Wollstonecraft’s future husband, though timid and withdrawn in person, threw off his reticence in his writing. In his most famous work, Political Justice (1793), Godwin set out to describe the social conditions under which the human race could achieve perfection. Though the excesses of the French Revolution had aroused deep fears among the English upper class, Godwin declared that “monarchy was a species of government unavoidably corrupt.” But he went farther, much farther, claiming that all governments by their very nature stood in the way of the improvement of the human condition. Godwin believed that it would only be through the power of reason, not coercion or force, that society would be transformed. The publication of his book made him one of the most famous people in England, and for a time he was idolized by young people who were swept away by his vision of perfecting society. Freud wrote that every person has a “family romance,” a narrative that explains the different relations of their life. Mary Shelley, the daughter of these two famous radicals, would be haunted by their love story and would use it (and her own life) as the narrative for much of her literary work.
For Mary Wollstonecraft, to borrow another phrase from the 1970s,
the personal was the political, and all her writings used her own experiences to illuminate her ideas. Mary had tempestuous relationships, for she was a mercurial person who could be by turns passionate, domineering, needy, or depressed. Her life resembled a story from the literature of her time—the angst of Rousseau’s Julie: La Nouvelle Héloïse or the melodrama of Goethe’s international best-seller The Sorrows of Young Werther. She was a woman of contradictions who took actions that often seemed at odds with her own radical philosophy. Hard as a diamond, if tapped the wrong way she could shatter. As she wrote when she was thirty-eight, “There is certainly an original defect in my mind, for the cruelest experience will not eradicate the foolish tendency I have to cherish, and to expect to meet with, romantic tenderness.” Few have carried that “defect” as far as Mary Wollstonecraft.

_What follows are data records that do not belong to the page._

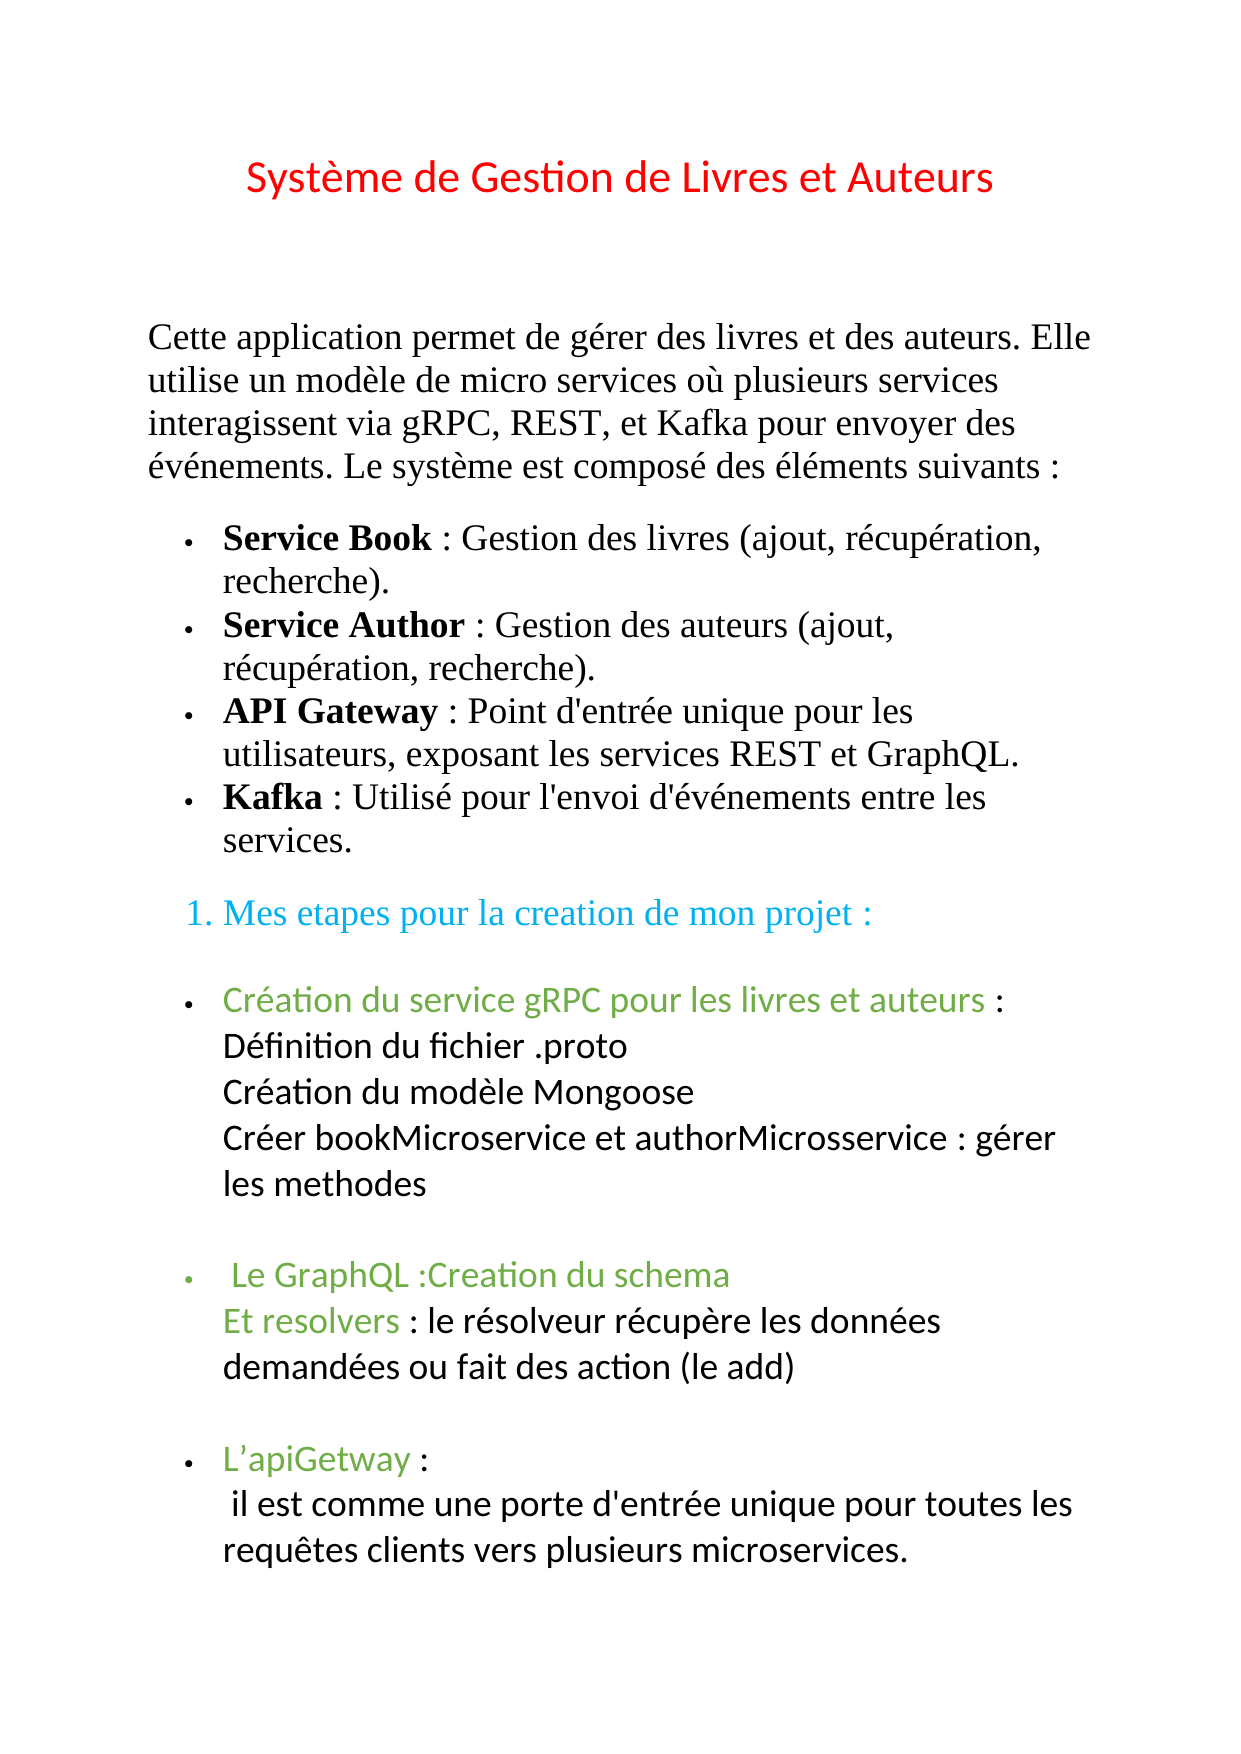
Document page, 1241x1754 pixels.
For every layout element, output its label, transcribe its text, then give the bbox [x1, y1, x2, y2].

list Service Author : Gestion des auteurs (ajout, récupération, recherche). [185, 602, 1093, 688]
text Cette application permet de gérer des livres et des auteurs. Elle utilise un modèle de micro services où plusieurs services interagissent via gRPC, REST, et Kafka pour envoyer des événements. Le système est composé des éléments suivants : [148, 314, 1093, 487]
list Créer bookMicroservice et authorMicrosservice : gérer les methodes [223, 1114, 1093, 1205]
list Définition du fichier .proto [223, 1022, 1093, 1068]
list L’apiGetway : [185, 1434, 1093, 1480]
list Le GraphQL :Creation du schema [185, 1251, 1093, 1297]
list Mes etapes pour la creation de mon projet : [185, 890, 1093, 933]
list Création du modèle Mongoose [223, 1068, 1093, 1114]
text Système de Gestion de Livres et Auteurs [148, 148, 1093, 203]
list Kafka : Utilisé pour l'envoi d'événements entre les services. [185, 774, 1093, 861]
list Création du service gRPC pour les livres et auteurs : [185, 976, 1093, 1022]
list Et resolvers : le résolveur récupère les données demandées ou fait des action (le add) [223, 1297, 1093, 1389]
list il est comme une porte d'entrée unique pour toutes les requêtes clients vers plusieurs microservices. [223, 1480, 1093, 1572]
list API Gateway : Point d'entrée unique pour les utilisateurs, exposant les services REST et GraphQL. [185, 688, 1093, 774]
list Service Book : Gestion des livres (ajout, récupération, recherche). [185, 516, 1093, 602]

She was born in London on April 27, 1759, a year of military victories for the English that won them Canada and India, making England the most powerful nation on earth. At home, Englishmen were finding new wealth from the heightened economic activity called the Industrial Revolution. Wollstonecraft’s grandfather had earned a fortune as a master weaver and supplier of cloth to the growing textile industry. His son, Mary’s father, heir to two-thirds of the fortune, was a big spender, heavy drinker, and a man of violent temper. According to Godwin, Mary recalled that her mother was “the first and most submissive of his subjects.”
Mary had the kind of childhood that could either crush a spirit or rouse it to greatness. The second of six children, she resented the favoritism shown toward her brother Ned, two years older than herself. Ned’s position as the family’s golden child was quite literal, for in his grandfather’s will, he had inherited the other one-third of the estate. Money was not what Mary craved, however. She envied the attention and warmth that her mother, Elizabeth Dickson, bestowed on Ned. A significant factor in Mary’s sibling rivalry was the fact that her mother had breast-fed Ned, while a wet nurse was hired to nourish baby Mary. It isn’t clear how she knew of her deprived condition, but once she did know she considered it a profound fact. As she later wrote, a mother’s “parental affection . . . scarcely deserved the name, when it does not lead her to suckle her children.”